## Instructions to follow
Omitting the pictures, restate all of the entries below exactly.

-- Opening Marker --

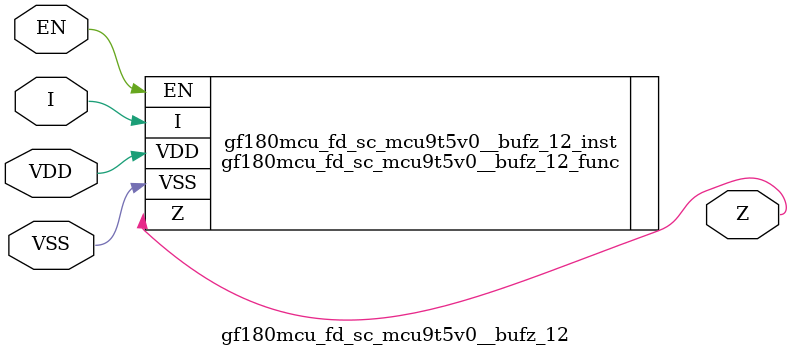
<source format=v>

module gf180mcu_fd_sc_mcu9t5v0__bufz_12( EN, I, Z, VDD, VSS );
input EN, I;
inout VDD, VSS;
output Z;

   `ifdef FUNCTIONAL  //  functional //

	gf180mcu_fd_sc_mcu9t5v0__bufz_12_func gf180mcu_fd_sc_mcu9t5v0__bufz_12_behav_inst(.EN(EN),.I(I),.Z(Z),.VDD(VDD),.VSS(VSS));

   `else

	gf180mcu_fd_sc_mcu9t5v0__bufz_12_func gf180mcu_fd_sc_mcu9t5v0__bufz_12_inst(.EN(EN),.I(I),.Z(Z),.VDD(VDD),.VSS(VSS));

	// spec_gates_begin


	// spec_gates_end



   specify

	// specify_block_begin

	// comb arc EN --> Z
	 (EN => Z) = (1.0,1.0);

	// comb arc I --> Z
	 (I => Z) = (1.0,1.0);

	// specify_block_end

   endspecify

   `endif

endmodule

</source>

-- Closing Marker --

## Response for this exercise
<source format=v>

module gf180mcu_fd_sc_mcu9t5v0__bufz_12( EN, I, Z, VDD, VSS );
input EN, I;
inout VDD, VSS;
output Z;

   `ifdef FUNCTIONAL  //  functional //

	gf180mcu_fd_sc_mcu9t5v0__bufz_12_func gf180mcu_fd_sc_mcu9t5v0__bufz_12_behav_inst(.EN(EN),.I(I),.Z(Z),.VDD(VDD),.VSS(VSS));

   `else

	gf180mcu_fd_sc_mcu9t5v0__bufz_12_func gf180mcu_fd_sc_mcu9t5v0__bufz_12_inst(.EN(EN),.I(I),.Z(Z),.VDD(VDD),.VSS(VSS));

	// spec_gates_begin


	// spec_gates_end



   specify

	// specify_block_begin

	// comb arc EN --> Z
	 (EN => Z) = (1.0,1.0);

	// comb arc I --> Z
	 (I => Z) = (1.0,1.0);

	// specify_block_end

   endspecify

   `endif

endmodule

</source>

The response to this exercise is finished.